• [WHAT TO PRODUCE]: Where the data below has the string "width", return the whole line.

• [INFORMATION SUPPLIED]:
--------------------

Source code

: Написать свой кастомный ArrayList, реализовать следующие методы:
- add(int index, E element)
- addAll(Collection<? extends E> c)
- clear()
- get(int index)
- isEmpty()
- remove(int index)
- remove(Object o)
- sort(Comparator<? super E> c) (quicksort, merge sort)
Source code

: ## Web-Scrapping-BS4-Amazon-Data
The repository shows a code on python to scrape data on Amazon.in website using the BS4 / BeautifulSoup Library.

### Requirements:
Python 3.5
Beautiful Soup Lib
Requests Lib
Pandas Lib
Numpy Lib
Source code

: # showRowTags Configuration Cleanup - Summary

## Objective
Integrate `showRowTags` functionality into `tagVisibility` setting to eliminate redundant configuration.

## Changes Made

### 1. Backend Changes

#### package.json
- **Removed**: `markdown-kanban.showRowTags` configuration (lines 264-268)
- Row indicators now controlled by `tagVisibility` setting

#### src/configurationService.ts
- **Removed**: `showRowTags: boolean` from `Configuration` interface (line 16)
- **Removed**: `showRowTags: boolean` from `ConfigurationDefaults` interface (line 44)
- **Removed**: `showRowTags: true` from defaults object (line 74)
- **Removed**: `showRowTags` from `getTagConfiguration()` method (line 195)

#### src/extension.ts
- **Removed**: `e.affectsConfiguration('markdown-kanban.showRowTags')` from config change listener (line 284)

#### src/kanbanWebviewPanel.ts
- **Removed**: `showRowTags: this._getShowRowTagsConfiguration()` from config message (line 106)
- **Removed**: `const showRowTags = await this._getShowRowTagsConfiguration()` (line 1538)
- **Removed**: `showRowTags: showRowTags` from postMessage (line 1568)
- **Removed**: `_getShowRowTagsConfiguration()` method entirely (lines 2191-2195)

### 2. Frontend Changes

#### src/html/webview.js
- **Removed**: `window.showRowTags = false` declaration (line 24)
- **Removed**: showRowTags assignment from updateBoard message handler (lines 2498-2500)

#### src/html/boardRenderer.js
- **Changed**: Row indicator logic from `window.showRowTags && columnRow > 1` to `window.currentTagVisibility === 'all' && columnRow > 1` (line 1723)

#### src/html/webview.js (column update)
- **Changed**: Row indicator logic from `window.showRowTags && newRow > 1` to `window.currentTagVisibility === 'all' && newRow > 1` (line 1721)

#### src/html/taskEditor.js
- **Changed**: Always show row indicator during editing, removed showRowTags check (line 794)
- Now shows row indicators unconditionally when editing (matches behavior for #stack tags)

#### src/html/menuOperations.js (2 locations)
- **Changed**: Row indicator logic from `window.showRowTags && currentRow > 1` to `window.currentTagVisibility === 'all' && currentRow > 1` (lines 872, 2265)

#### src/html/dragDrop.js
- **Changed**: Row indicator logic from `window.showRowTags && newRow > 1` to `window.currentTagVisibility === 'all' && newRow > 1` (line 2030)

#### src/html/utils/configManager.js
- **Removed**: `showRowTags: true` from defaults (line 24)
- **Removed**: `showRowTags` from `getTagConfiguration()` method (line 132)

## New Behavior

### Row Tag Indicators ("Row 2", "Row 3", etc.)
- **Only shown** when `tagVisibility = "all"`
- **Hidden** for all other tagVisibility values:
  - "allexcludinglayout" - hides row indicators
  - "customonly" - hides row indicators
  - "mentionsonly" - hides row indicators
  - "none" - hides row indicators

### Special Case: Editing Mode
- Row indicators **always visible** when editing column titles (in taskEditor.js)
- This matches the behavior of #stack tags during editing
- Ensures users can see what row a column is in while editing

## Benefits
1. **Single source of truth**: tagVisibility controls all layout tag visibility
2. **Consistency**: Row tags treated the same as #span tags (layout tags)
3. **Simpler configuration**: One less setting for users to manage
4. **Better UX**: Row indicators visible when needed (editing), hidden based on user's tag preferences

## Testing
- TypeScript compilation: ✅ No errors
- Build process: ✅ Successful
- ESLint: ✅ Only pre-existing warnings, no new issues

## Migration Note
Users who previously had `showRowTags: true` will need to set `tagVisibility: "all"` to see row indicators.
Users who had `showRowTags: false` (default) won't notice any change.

--------------------

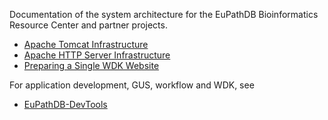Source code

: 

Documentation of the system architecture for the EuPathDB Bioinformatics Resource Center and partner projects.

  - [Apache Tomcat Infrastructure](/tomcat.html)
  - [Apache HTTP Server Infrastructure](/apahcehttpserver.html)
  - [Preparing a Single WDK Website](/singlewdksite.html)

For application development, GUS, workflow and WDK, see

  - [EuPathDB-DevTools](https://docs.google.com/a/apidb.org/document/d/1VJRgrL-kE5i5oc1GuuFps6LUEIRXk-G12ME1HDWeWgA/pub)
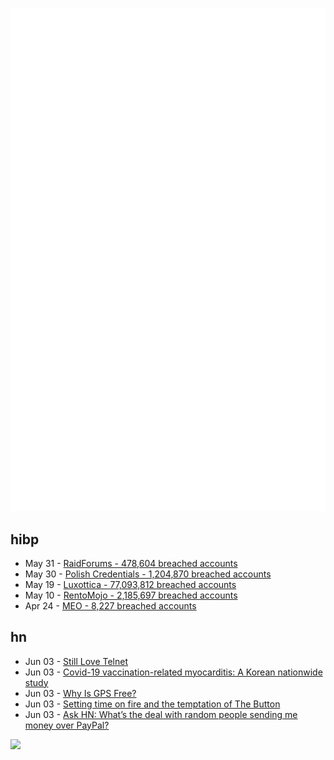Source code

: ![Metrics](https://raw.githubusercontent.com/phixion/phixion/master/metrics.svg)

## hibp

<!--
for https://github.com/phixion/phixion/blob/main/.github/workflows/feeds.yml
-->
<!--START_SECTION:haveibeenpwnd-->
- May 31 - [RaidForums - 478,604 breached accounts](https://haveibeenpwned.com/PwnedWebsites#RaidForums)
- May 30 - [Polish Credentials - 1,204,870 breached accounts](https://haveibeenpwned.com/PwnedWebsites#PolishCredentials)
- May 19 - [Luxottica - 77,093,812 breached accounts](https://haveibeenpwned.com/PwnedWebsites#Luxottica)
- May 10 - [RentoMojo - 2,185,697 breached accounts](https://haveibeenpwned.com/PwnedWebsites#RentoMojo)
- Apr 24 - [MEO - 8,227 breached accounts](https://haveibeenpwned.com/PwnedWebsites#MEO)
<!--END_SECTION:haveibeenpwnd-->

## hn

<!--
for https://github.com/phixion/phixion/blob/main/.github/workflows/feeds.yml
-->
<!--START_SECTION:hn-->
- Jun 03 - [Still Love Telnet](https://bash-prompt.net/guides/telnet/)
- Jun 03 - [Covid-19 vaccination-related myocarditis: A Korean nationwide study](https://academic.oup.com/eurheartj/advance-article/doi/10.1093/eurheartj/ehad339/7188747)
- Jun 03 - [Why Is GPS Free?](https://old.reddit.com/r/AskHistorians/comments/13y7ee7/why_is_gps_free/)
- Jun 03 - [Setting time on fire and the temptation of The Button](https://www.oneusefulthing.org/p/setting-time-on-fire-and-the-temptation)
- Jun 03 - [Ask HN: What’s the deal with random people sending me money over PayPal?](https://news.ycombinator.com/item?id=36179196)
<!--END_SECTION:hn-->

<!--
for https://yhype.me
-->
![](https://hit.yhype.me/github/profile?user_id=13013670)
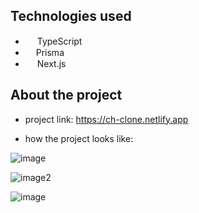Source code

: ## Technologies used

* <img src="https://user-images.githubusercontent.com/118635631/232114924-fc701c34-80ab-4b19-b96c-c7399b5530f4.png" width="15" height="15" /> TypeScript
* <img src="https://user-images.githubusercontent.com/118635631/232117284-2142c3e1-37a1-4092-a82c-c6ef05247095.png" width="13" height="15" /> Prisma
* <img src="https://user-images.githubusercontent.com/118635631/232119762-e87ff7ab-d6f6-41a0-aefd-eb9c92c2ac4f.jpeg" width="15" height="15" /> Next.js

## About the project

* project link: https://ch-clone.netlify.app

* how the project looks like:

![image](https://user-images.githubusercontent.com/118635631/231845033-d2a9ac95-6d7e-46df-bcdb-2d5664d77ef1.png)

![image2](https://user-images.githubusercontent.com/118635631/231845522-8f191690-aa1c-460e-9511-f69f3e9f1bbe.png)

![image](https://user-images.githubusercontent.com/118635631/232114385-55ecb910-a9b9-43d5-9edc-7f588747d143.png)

--------------------

• [ANSWER TO THIS TASK]:
* <img src="https://user-images.githubusercontent.com/118635631/232114924-fc701c34-80ab-4b19-b96c-c7399b5530f4.png" width="15" height="15" /> TypeScript
* <img src="https://user-images.githubusercontent.com/118635631/232117284-2142c3e1-37a1-4092-a82c-c6ef05247095.png" width="13" height="15" /> Prisma
* <img src="https://user-images.githubusercontent.com/118635631/232119762-e87ff7ab-d6f6-41a0-aefd-eb9c92c2ac4f.jpeg" width="15" height="15" /> Next.js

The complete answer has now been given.